Engaging with Massive Online Courses
This work addresses the challenge of improving engagement in MOOCs, which have high dropout rates, but it is incremental as it builds on existing data analysis methods without introducing a new paradigm.
The study analyzed trace data from massive open online courses (MOOCs) to understand user engagement patterns, including behavioral differences between high- and low-achieving students and the impact of forum participation, and found that making badges more salient increased forum engagement.
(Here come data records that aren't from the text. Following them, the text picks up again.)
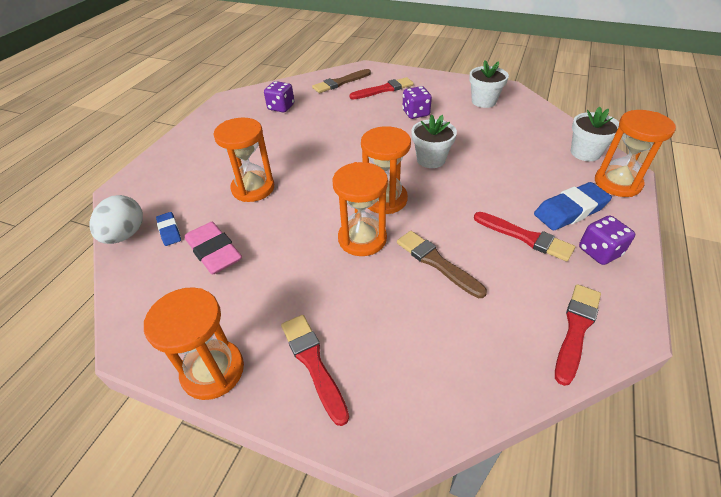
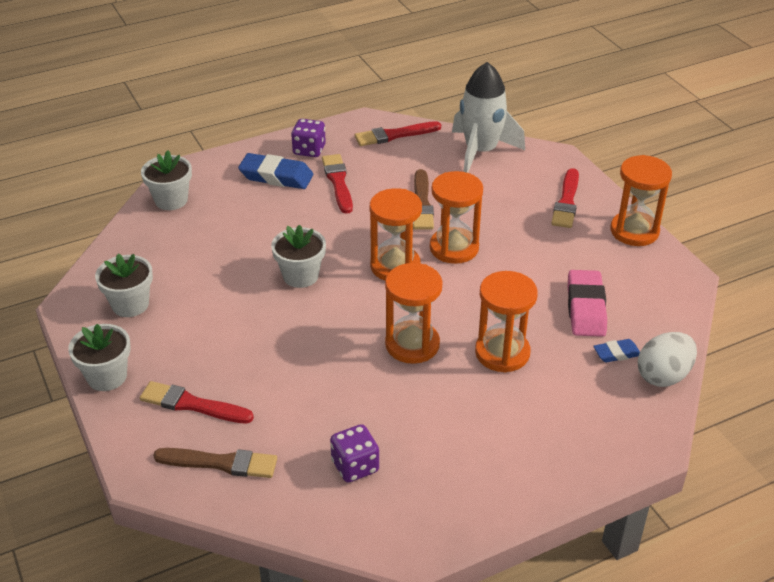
camera: 140 degrees left, 5 degrees down
(169, 231) = (616, 354): blue eraser -> blue eraser turned 60 degrees clockwise
(415, 113) = (222, 338): purple dice -> none
(436, 79) = (107, 376): none -> white flower pot
(472, 375) = (480, 152): none -> white rocket
(617, 183) = (204, 170): orange hourglass -> orange hourglass (412, 344)

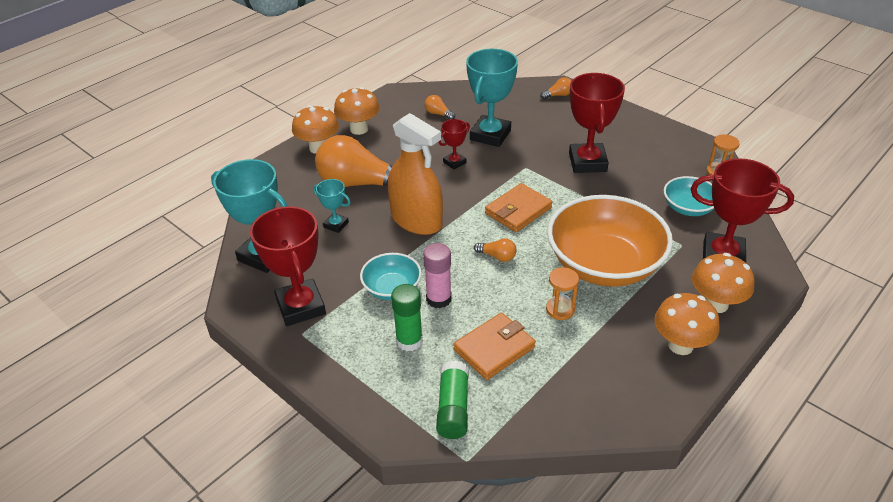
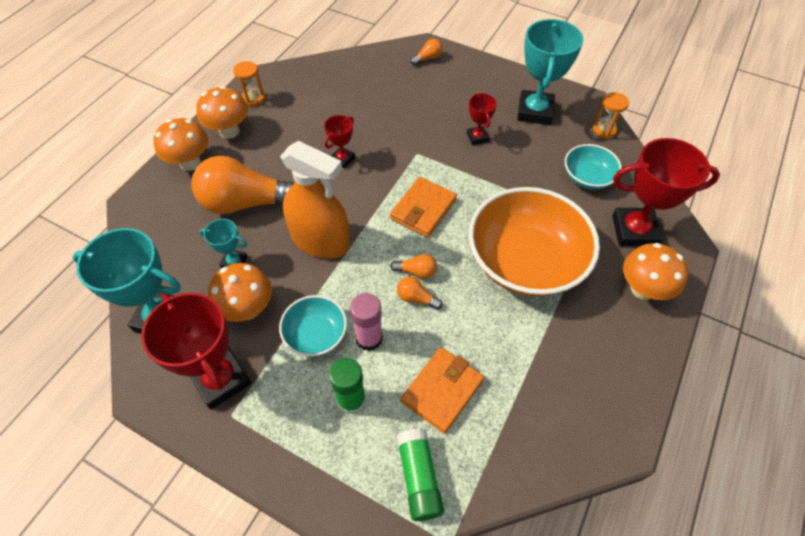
camera: 15 degrees left, 15 degrees up
(438, 114) = (310, 99): orange light bulb -> orange light bulb (416, 298)
(490, 135) = (371, 118): turquoise trophy -> turquoise trophy (534, 111)
(560, 309) = (496, 326): orange hourglass -> orange hourglass (253, 98)
(587, 162) = (477, 137): red trophy -> red trophy, size x0.50
(680, 345) = (622, 346): orange mushroom -> orange mushroom (248, 309)

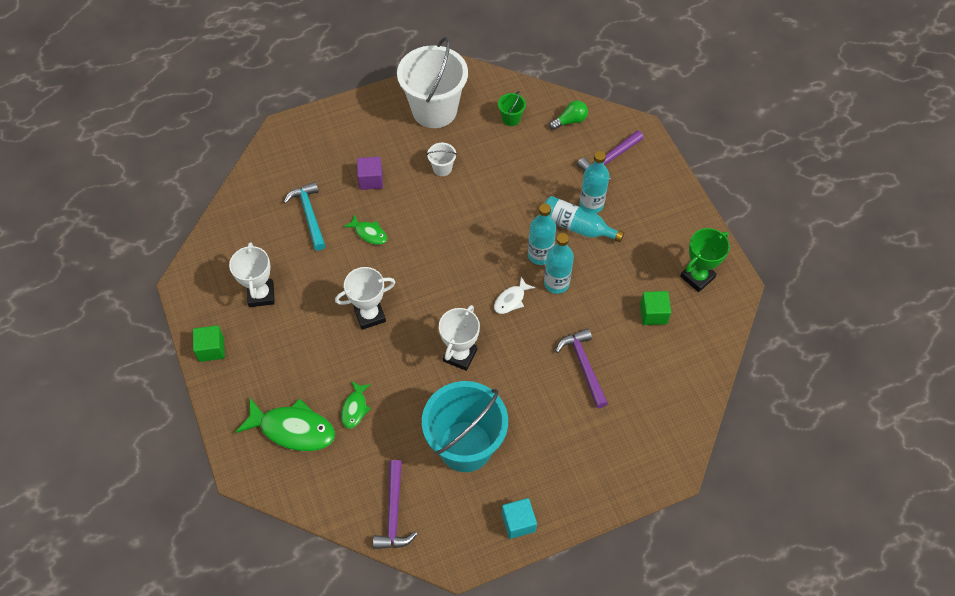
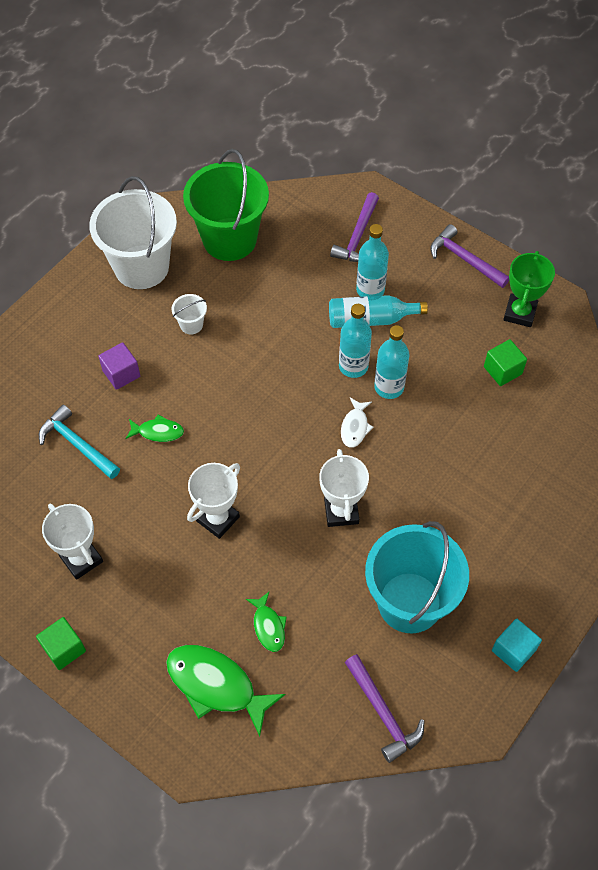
camera: 30 degrees left, 0 degrees up
(293, 429) = (216, 685): green fish -> green fish turned 135 degrees counterclockwise
(511, 119) = (229, 239): green bucket -> green bucket, size x2.46
(570, 121) = (292, 214): green light bulb -> none
(583, 366) = (471, 457): purple hammer -> purple hammer (464, 259)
The Web has enabled one of the most visible recent developments in education---the deployment of massive open online courses. With their global reach and often staggering enrollments, MOOCs have the potential to become a major new mechanism for learning. Despite this early promise, however, MOOCs are still relatively unexplored and poorly understood. In a MOOC, each student's complete interaction with the course materials takes place on the Web, thus providing a record of learner activity of unprecedented scale and resolution. In this work, we use such trace data to develop a conceptual framework for understanding how users currently engage with MOOCs. We develop a taxonomy of individual behavior, examine the different behavioral patterns of high- and low-achieving students, and investigate how forum participation relates to other parts of the course. We also report on a large-scale deployment of badges as incentives for engagement in a MOOC, including randomized experiments in which the presentation of badges was varied across sub-populations. We find that making badges more salient produced increases in forum engagement.